Selon l’écrivain Salman Rushdie (1991), «l’authenticité [serait] l’enfant respectable du concept démodé d’exotisme» (traduction de l’auteur). En effet, les concepts d’exotisme et d’authenticité s’appliquent dans une direction identique, depuis l’Occident vers le reste du monde. En somme, c’est du grand partage fondateur de l’anthropologie (Lenclud, 1996), que procède également l’attribution de l’authenticité: d’un côté, les sociétés occidentales, modernes, mécaniques et inauthentiques ; de l’autre toutes les autres, organiques et authentiques à condition de demeurer préservées du pouvoir uniformisateur de l’Occident. En effet, l’authenticité est avant tout un marqueur de différence attestant de l’absence du Même dans l’Autre. Il est évident que l’anthropologie n’est pas étrangère à l’émergence de l’authenticité et, donc, à l’entrée de l’appréciation de la différence culturelle dans un régime de la preuve (Apchain, 2019). En effet, le tourisme partage aujourd’hui le souci qui agitait autrefois l’anthropologie (dans sa version plus culturaliste) pour des ensembles culturels indemnes d’influences extérieures. Aussi, l’authenticité fournit un exemple intéressant d’une représentation passée de la sphère académique aux pratiques culturelles (Cousin,2011).

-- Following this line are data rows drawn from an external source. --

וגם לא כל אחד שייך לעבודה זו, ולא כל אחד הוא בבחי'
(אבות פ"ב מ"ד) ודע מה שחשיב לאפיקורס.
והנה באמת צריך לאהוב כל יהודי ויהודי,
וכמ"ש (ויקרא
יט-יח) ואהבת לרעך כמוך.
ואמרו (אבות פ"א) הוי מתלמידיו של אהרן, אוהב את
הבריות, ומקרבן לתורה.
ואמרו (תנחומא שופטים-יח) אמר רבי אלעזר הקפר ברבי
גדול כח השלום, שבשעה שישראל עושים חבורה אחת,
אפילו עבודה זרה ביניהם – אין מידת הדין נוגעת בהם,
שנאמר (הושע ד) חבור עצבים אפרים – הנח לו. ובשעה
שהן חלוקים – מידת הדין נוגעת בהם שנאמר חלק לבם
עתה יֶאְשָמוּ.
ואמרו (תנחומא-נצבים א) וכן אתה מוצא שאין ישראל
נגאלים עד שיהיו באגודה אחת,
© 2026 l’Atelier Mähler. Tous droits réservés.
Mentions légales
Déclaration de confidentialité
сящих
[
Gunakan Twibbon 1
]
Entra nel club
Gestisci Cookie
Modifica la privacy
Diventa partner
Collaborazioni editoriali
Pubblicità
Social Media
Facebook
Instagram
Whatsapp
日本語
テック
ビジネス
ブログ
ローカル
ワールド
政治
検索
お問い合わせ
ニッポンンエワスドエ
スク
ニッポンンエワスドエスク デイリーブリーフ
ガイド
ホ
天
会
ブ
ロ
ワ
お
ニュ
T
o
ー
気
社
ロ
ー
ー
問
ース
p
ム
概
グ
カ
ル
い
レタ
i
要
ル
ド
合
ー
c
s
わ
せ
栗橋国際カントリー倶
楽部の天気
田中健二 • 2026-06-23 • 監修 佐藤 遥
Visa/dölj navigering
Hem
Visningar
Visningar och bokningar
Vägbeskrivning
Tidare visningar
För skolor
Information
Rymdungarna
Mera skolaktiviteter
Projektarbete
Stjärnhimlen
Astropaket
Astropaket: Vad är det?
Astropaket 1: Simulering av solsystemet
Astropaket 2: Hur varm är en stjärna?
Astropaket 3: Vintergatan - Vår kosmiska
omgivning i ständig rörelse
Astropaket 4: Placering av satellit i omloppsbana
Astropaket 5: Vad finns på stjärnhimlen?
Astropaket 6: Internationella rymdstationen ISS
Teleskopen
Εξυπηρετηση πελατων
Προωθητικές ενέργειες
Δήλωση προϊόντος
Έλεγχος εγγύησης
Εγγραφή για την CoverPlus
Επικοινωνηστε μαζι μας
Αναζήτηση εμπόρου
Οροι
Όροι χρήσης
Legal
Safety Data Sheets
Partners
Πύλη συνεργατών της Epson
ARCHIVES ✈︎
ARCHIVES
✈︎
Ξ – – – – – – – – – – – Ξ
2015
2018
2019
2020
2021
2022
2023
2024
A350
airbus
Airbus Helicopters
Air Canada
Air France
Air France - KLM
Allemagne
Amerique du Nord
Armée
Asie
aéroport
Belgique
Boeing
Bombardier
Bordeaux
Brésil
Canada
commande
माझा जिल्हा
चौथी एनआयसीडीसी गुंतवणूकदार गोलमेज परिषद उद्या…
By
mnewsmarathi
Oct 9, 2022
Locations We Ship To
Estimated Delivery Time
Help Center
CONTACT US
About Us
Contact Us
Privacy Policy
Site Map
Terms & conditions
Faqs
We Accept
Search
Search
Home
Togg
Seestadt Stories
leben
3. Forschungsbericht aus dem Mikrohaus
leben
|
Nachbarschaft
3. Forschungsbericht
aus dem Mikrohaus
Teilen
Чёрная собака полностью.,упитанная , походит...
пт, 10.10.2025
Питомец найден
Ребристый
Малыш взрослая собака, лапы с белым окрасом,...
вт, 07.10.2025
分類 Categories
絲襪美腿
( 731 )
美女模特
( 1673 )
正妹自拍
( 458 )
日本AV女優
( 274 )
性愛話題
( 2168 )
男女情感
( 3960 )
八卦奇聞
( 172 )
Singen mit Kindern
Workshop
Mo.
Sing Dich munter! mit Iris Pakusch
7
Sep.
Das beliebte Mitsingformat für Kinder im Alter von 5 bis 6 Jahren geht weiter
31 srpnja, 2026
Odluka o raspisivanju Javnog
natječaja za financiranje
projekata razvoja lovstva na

Voir les choses ainsi a le mérite de dépasser la nécessité de supposer un sentiment d’aliénation. La recherche de l’authenticité, ou plutôt la tendance à juger de la différence selon son authenticité, apparaît en effet moins comme une quête salvatrice que comme la manifestation d’une pensée qui classe et gradue l’altérité pour s’en saisir. L’authenticité, en somme, témoigne d’une manière toute occidentale de penser les autres et leur culture.